Instructions to follow ▸
Below are some records; find each line that carries the word "시기에서는" and copy it.

Records for the exercise ▸

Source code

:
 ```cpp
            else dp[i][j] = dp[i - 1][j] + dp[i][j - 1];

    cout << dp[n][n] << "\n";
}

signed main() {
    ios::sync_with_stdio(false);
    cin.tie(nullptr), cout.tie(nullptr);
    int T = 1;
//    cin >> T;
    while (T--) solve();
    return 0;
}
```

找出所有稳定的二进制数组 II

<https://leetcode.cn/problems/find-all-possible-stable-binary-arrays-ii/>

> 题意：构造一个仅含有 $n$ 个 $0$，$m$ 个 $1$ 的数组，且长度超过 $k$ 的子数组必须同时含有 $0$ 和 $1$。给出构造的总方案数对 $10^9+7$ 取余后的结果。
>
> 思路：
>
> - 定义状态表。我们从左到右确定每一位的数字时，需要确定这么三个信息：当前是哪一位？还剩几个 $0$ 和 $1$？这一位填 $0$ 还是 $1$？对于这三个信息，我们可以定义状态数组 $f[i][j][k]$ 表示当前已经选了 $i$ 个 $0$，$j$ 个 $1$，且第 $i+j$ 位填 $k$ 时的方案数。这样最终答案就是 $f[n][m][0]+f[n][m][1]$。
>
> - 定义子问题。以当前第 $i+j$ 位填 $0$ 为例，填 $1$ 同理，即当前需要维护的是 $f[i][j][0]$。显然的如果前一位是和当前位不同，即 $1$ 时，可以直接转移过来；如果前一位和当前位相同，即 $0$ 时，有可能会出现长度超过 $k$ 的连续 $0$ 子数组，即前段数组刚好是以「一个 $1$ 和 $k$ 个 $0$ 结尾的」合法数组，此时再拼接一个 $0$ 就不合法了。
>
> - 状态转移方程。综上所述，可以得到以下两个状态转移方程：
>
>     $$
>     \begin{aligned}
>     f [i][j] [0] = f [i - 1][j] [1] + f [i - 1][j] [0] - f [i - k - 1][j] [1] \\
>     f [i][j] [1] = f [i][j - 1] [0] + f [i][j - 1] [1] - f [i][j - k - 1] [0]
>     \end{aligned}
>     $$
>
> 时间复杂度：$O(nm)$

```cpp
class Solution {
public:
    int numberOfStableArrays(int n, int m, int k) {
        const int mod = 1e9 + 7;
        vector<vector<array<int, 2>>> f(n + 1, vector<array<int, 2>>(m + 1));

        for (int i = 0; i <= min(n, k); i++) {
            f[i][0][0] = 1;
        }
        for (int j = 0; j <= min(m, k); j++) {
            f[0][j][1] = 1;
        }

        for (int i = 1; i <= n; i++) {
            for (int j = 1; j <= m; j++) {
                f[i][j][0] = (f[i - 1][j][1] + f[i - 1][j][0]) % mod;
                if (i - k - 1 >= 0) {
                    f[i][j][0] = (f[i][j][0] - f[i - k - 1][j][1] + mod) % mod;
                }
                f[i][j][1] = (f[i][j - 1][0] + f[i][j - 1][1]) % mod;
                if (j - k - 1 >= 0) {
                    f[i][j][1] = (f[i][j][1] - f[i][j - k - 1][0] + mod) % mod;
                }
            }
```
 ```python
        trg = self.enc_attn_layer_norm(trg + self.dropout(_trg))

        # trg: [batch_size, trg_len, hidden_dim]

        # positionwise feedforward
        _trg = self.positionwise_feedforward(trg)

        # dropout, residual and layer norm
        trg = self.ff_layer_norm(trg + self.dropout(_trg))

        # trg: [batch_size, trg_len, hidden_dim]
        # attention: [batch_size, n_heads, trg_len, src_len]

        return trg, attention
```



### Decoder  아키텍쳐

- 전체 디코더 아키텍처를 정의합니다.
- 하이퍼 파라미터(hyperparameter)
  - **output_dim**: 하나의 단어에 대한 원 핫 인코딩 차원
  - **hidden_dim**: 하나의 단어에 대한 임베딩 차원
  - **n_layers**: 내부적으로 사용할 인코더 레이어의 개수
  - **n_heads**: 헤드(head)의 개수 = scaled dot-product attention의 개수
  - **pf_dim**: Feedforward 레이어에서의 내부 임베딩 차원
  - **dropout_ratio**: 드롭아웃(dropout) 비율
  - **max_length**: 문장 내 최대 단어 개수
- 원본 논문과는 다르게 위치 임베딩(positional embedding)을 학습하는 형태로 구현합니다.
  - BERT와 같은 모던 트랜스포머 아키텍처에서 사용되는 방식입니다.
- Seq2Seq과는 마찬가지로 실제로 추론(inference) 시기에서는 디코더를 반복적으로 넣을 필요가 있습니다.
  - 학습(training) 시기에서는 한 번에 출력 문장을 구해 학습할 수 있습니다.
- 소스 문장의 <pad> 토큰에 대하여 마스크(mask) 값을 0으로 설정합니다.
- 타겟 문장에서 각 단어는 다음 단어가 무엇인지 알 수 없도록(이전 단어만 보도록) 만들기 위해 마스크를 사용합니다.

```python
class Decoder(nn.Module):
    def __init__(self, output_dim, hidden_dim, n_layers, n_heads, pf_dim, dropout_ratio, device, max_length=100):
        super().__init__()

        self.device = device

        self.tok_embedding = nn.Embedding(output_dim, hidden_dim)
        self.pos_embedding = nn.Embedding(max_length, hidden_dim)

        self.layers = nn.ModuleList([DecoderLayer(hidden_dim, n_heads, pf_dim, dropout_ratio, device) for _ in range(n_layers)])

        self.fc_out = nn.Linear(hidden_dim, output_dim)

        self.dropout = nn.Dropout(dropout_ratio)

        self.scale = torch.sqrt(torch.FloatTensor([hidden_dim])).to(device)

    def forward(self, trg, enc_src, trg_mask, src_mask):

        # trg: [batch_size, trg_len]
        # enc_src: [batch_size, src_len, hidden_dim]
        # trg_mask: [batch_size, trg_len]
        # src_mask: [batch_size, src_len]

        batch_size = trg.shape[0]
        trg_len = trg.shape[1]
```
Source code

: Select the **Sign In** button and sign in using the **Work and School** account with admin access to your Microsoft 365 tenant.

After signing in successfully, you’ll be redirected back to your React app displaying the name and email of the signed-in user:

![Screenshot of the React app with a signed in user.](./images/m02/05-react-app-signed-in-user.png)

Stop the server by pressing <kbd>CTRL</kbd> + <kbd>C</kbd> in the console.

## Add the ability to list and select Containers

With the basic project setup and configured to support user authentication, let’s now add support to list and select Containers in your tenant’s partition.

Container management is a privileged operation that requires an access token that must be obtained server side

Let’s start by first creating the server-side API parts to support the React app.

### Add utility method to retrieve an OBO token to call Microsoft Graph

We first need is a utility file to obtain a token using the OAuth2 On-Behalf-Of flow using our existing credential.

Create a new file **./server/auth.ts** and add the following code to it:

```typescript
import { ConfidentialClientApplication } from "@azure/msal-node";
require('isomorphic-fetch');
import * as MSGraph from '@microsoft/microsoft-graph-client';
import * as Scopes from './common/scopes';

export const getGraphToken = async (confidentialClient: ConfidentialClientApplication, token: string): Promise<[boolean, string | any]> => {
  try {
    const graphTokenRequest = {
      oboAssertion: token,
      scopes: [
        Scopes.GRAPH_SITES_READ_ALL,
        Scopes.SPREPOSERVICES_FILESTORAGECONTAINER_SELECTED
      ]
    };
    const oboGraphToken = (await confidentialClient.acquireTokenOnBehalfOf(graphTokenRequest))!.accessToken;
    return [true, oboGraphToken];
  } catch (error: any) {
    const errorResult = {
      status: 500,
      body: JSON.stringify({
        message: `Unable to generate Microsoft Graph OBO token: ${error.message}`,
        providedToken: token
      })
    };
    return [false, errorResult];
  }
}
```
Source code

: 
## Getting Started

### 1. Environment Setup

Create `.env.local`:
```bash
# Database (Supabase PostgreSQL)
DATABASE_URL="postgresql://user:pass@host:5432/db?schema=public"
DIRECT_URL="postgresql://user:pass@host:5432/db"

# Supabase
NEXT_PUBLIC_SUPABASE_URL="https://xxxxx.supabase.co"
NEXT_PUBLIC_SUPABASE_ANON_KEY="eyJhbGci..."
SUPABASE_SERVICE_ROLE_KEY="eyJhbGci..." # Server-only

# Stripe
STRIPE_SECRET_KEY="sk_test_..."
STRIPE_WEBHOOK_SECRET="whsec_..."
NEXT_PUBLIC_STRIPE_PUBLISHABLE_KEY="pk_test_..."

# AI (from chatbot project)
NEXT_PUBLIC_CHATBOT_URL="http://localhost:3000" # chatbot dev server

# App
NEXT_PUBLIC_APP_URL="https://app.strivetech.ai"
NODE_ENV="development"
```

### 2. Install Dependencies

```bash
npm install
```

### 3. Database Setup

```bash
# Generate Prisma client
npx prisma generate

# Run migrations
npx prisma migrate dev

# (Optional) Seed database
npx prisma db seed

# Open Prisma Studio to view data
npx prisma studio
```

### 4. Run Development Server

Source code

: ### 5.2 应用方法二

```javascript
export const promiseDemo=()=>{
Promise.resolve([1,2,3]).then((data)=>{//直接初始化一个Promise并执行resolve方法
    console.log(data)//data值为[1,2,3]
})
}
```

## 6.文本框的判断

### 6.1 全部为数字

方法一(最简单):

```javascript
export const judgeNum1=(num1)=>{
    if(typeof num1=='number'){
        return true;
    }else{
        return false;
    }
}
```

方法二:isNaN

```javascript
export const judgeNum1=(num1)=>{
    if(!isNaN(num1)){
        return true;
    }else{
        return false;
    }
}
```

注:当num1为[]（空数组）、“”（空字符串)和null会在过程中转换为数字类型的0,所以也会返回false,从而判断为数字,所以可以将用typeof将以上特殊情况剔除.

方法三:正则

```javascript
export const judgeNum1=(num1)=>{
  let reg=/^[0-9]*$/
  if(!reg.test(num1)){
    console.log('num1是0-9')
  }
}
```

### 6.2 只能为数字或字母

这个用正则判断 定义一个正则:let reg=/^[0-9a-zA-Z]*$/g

Response ▸
- Seq2Seq과는 마찬가지로 실제로 추론(inference) 시기에서는 디코더를 반복적으로 넣을 필요가 있습니다.
  - 학습(training) 시기에서는 한 번에 출력 문장을 구해 학습할 수 있습니다.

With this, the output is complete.